→ **LIST OF TASKS**
1. Answer these questions about the forum post on running out of CUDA memory while saving state:
(a) How many GPUs, and of what type, does the poster run with?
(b) What value is gradient_accumulation_steps set to?
(c) According to the comment in the code, how many of the most recent checkpoints should be kept?
2. From the forum post on running out of CUDA memory while saving state, copy the part that begins with the words containing "When the code" and ends with "saving model checkpoint')".

→ **QUOTED PASSAGE**
-- Opening Marker --

CUDA out of memory only when saving state

When the code reaches the accelerator.save_state(save_dir) section, I keep getting CUDA out of memory. I’m running with 16*A100 GPUs, training_batch = 5 and gradient_accumulation_steps=16 with pretty much the same code the codeparrot example

The part that breaks:

if step % save_checkpoint_steps == 0:
  'Evaluating and saving model checkpoint')
            eval_loss, preplexity = evaluate(
                model, accelerator, eval_dataloader, valid_batch_size, max_eval_steps, samples_per_step
            log_metric(accelerator, step, {
                'loss/eval': eval_loss, 'preplexity': preplexity})
            save_dir = os.path.join(save_dir, f'step_{step}')
            accelerator.save_state(save_dir) # <=========== this line right here

            # allow only the last 5 checkpoints to be saved
            # remove any checkpoints that are older than 5
            if os.path.exists(f'{save_dir}/{step - 5}'):
                os.rmdir(f'{save_dir}/{step - 5}')

-- Closing Marker --

→ **STORED DATA**
-- Opening Marker --

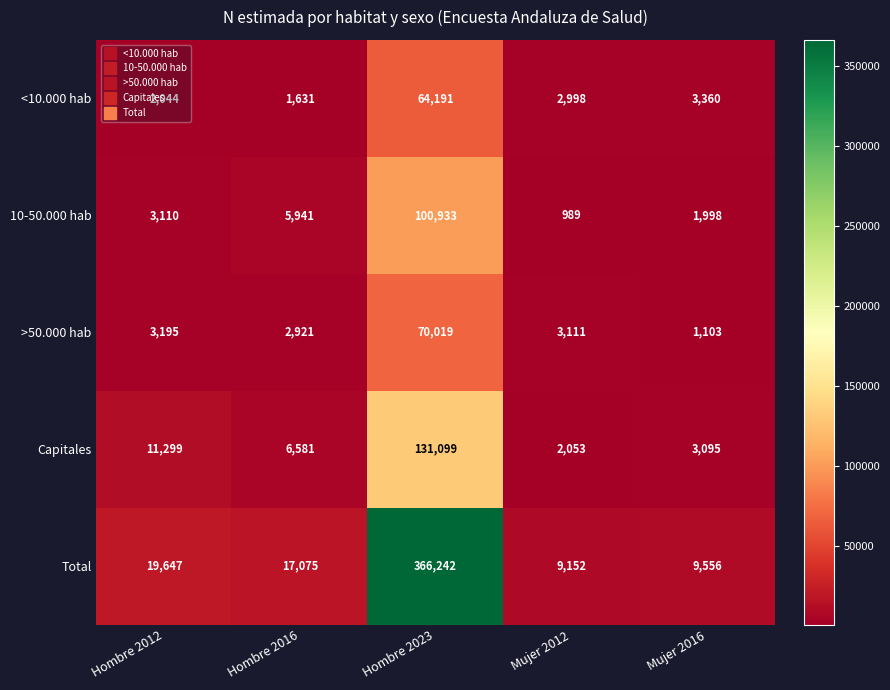

Rank the series at Hombre 2016 from highest to lowest value.

Total, Capitales, 10-50.000 hab, >50.000 hab, <10.000 hab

-- Closing Marker --

→ **ANSWERS FOR EACH ITEM**
1.
(a) 16 A100 GPUs
(b) 16
(c) The last 5

2.
When the code reaches the accelerator.save_state(save_dir) section, I keep getting CUDA out of memory. I’m running with 16*A100 GPUs, training_batch = 5 and gradient_accumulation_steps=16 with pretty much the same code the codeparrot example

The part that breaks:

if step % save_checkpoint_steps == 0:
  'Evaluating and saving model checkpoint')